Soldiers waiting to explode

March 13, 2012

Anger has been growing in Afghanistan following the massacre of 16 unarmed civilians--many of them children--by a U.S. soldier on March 11. This comes in the wake of mass protests against the U.S. military after soldiers burned several copies of the Koran.

G.I. Voice runs the "pro-soldier, anti-war" Coffee Strong coffeehouse in Lakewood, Wash., providing information and resources to military personnel, veterans and their families. Its statement printed here describes the systematic failures of officials at Joint Base Lewis-McChord to provide support for GIs, despite a history suicides, assaults and other crises on and off the base.

IN THE wake of the killings of Afghan civilians by an Army staff sergeant from Joint Base Lewis-McChord (JBLM), G.I. Voice, the veteran-run nonprofit that operates the Coffee Strong resource center for soldiers near the Washington State base, has called for a Congressional investigation and hearings into "systemic failures" of the JBLM leadership.

Jorge Gonzalez, executive director of G.I. Voice/Coffee Strong said, "This was not a rogue soldier: JBLM is a rogue base, with a severe leadership problem. If Fort Lewis was a college campus, it would have been closed down years ago. G.I. Voice/Coffee Strong calls for an immediate Congressional investigation, and hearings into the multiple crises coming from this Rogue Base."

The military newspaper Stars and Stripes in 2010 called JBLM the "most troubled base in the military," quoting retired Army Gen. Barry McCaffrey on the base's "severe leadership problem." A Los Angeles Times article in 2011 called JBLM a "base on the brink" after a wave of suicides among soldiers sent on repeated deployments.

Cadets return to Fort Lewis from a training exercise
Cadets return to Fort Lewis from a training exercise (Jesse Beals)

In October 2011, G.I. Voice/Coffee Strong called for Sen. Patty Murray and Rep. Adam Smith to launch an investigation into the "suicide epidemic" at JBLM, but the two members of Congress took no action. G.I. Voice's "Base on the Brink" campaign was in conjunction with the Iraq Veterans Against the War (IVAW) Operation Recovery campaign, demanding that traumatized military personnel not be redeployed to war zones, because of the severe risks to themselves and to others.

Gonzalez reiterated the earlier call for an investigation and requested that it be expanded to the multiple systemic failures at JBLM, and to hold congressional hearings on these urgent issues. Gonzalez commented:

In 10 years of war, JBLM has produced a Kill Team, suicide epidemic, denials of PTSD treatment, denials of human rights in the brig, spousal abuse and a waterboarded daughter, murders of civilians (including a park ranger), increased sex crimes, substance abuse, DUIs, police shootings of GIs, police violence toward protesters, differential treatment of GIs, and much more.

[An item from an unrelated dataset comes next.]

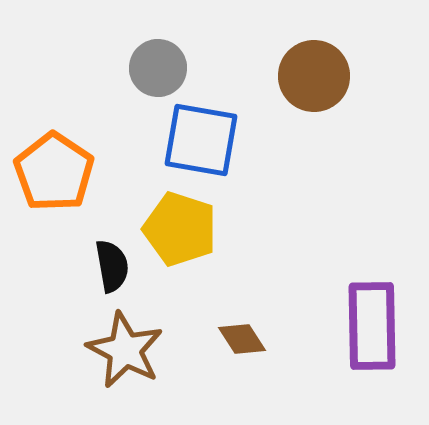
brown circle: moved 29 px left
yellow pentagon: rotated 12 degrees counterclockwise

These abuses are not because of a few bad apples, but because of the base's systematic dehumanization of soldiers and civilians, both in occupied countries and at home.

The killings of 16 Afghan civilians in Panjway District near Kandahar, a center of JBLM deployments in Afghanistan, came weeks after a report to the Pentagon by Army Lt. Col. Daniel Davis, in which he stated:

Senior ranking U.S. military leaders have so distorted the truth when communicating with the U.S. Congress and American people in regards to conditions on the ground in Afghanistan that the truth has become unrecognizable. This deception has damaged America's credibility among both our allies and enemies, severely limiting our ability to reach a political solution to the war in Afghanistan.